- **Instructions for the task**: Rewrite the lines below, from the line with "left hip: (451, 341, -10)" through the end, with "ankle" changed to "heel" and nothing else altered.

- **Records shown**:
= = = = = = =

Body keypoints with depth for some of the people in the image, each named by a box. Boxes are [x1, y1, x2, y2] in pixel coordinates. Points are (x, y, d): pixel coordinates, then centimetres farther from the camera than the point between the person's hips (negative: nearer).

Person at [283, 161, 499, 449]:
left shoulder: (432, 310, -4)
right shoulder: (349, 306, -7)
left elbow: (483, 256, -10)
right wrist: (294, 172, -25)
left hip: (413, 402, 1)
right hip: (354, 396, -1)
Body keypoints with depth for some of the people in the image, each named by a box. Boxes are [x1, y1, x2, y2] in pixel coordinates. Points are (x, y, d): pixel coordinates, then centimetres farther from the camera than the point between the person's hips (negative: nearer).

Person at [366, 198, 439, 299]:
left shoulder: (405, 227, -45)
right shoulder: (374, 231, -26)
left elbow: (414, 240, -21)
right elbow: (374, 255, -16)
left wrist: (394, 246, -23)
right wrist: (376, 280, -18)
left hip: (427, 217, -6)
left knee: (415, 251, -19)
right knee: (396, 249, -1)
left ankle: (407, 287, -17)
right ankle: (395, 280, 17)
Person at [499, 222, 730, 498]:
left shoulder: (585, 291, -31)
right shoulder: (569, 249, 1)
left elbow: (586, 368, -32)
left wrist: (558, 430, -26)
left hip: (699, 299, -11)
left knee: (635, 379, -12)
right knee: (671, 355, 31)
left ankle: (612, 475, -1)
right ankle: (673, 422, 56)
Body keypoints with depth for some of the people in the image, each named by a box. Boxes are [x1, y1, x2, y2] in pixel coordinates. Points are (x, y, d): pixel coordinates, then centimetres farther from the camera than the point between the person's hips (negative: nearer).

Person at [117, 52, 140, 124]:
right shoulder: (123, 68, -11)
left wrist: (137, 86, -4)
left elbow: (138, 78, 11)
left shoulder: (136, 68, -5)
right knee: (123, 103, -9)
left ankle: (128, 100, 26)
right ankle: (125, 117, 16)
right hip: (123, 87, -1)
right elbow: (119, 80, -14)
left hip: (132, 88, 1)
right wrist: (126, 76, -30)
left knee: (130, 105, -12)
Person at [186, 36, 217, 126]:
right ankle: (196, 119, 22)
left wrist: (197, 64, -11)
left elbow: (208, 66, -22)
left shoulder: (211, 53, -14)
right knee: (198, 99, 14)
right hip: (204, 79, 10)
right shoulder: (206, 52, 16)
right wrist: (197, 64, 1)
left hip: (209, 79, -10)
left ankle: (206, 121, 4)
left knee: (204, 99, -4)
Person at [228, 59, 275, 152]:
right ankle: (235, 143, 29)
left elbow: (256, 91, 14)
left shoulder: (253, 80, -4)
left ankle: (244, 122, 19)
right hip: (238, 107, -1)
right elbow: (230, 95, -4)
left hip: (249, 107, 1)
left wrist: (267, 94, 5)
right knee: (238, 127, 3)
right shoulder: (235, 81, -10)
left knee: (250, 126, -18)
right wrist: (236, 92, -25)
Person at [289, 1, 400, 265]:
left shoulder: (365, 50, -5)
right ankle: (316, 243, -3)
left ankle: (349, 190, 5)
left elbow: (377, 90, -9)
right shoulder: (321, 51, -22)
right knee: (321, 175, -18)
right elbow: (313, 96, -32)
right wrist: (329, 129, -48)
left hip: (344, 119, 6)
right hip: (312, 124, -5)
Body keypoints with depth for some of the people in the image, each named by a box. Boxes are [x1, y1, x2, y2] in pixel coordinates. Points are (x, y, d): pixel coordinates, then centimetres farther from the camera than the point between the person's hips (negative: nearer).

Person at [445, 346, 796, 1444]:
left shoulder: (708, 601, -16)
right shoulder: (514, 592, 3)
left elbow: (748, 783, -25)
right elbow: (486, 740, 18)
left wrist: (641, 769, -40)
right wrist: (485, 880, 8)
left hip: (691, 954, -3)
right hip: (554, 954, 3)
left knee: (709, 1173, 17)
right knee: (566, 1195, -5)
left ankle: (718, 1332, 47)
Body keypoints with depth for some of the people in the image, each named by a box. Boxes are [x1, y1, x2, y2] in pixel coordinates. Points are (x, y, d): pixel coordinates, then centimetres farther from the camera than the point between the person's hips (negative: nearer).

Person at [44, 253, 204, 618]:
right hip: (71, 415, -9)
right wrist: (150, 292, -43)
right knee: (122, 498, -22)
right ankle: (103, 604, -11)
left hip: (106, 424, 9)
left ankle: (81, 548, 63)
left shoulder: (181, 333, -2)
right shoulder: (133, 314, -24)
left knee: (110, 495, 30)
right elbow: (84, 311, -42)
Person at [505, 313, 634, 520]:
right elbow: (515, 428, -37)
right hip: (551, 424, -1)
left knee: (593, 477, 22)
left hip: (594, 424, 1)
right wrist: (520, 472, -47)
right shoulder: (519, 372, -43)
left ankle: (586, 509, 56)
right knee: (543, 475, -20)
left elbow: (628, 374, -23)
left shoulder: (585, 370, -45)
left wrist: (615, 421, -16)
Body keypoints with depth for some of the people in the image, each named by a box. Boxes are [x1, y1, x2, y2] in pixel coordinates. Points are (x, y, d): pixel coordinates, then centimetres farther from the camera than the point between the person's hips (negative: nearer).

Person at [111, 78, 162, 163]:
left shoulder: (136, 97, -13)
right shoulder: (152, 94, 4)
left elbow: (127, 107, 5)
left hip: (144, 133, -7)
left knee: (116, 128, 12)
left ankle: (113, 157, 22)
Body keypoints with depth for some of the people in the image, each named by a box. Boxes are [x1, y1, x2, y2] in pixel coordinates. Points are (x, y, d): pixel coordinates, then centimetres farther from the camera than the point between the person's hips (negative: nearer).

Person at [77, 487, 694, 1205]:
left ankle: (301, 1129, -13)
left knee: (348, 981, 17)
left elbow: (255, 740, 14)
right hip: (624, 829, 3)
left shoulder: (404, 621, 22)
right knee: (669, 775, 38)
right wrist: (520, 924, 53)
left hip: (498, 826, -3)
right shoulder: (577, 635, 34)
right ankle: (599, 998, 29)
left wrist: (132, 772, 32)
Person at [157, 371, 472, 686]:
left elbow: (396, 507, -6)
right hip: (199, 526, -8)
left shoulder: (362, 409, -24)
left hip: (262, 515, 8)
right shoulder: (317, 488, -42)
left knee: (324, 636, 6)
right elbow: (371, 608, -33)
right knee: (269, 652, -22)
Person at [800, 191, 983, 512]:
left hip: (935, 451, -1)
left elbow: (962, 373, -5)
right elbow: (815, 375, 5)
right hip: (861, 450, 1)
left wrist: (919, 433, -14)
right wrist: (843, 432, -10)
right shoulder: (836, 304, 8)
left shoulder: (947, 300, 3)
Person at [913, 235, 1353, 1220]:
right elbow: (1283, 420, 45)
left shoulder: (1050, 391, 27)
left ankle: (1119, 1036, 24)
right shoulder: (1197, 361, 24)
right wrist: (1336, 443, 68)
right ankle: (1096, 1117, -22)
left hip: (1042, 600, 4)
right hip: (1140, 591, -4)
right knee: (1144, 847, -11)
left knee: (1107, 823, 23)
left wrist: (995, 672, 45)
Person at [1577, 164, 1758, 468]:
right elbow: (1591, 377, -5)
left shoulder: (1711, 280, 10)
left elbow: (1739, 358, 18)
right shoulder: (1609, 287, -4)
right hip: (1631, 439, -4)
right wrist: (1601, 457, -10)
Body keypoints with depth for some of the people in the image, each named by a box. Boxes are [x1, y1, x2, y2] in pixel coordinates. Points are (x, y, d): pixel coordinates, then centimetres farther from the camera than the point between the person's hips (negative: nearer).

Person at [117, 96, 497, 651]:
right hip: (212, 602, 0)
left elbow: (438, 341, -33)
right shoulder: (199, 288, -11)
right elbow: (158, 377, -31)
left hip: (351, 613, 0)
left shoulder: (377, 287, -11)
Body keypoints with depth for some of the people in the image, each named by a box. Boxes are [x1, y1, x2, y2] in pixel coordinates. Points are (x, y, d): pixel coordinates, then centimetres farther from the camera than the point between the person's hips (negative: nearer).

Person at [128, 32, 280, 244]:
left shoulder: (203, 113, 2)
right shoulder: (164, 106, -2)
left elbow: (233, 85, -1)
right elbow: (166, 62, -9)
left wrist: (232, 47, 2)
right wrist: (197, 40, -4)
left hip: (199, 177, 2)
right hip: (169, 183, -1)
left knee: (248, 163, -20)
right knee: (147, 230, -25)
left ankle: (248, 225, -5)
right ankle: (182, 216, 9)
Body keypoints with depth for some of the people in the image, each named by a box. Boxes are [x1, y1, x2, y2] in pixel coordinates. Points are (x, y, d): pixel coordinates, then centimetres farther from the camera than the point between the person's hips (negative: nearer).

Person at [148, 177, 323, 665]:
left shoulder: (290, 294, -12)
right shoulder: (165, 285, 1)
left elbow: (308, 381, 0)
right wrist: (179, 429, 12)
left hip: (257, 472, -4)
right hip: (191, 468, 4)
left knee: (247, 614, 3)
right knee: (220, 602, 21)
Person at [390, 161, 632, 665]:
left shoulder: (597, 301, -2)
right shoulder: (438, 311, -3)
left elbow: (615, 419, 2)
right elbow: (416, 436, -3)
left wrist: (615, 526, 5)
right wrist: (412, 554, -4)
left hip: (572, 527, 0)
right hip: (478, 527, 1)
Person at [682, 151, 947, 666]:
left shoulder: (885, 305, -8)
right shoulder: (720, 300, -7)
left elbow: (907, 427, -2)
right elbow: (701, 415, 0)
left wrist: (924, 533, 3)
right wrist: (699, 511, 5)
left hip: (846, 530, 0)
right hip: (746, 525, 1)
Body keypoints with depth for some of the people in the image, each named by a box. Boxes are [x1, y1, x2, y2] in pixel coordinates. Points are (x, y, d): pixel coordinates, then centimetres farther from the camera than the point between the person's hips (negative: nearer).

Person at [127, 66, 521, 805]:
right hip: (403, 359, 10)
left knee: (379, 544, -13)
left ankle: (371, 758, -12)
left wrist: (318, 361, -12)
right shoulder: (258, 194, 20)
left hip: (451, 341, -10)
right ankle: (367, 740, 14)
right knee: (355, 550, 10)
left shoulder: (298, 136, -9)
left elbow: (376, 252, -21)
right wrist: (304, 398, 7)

= = = = = = =

- **Written answer**:
left hip: (451, 341, -10)
right heel: (367, 740, 14)
right knee: (355, 550, 10)
left shoulder: (298, 136, -9)
left elbow: (376, 252, -21)
right wrist: (304, 398, 7)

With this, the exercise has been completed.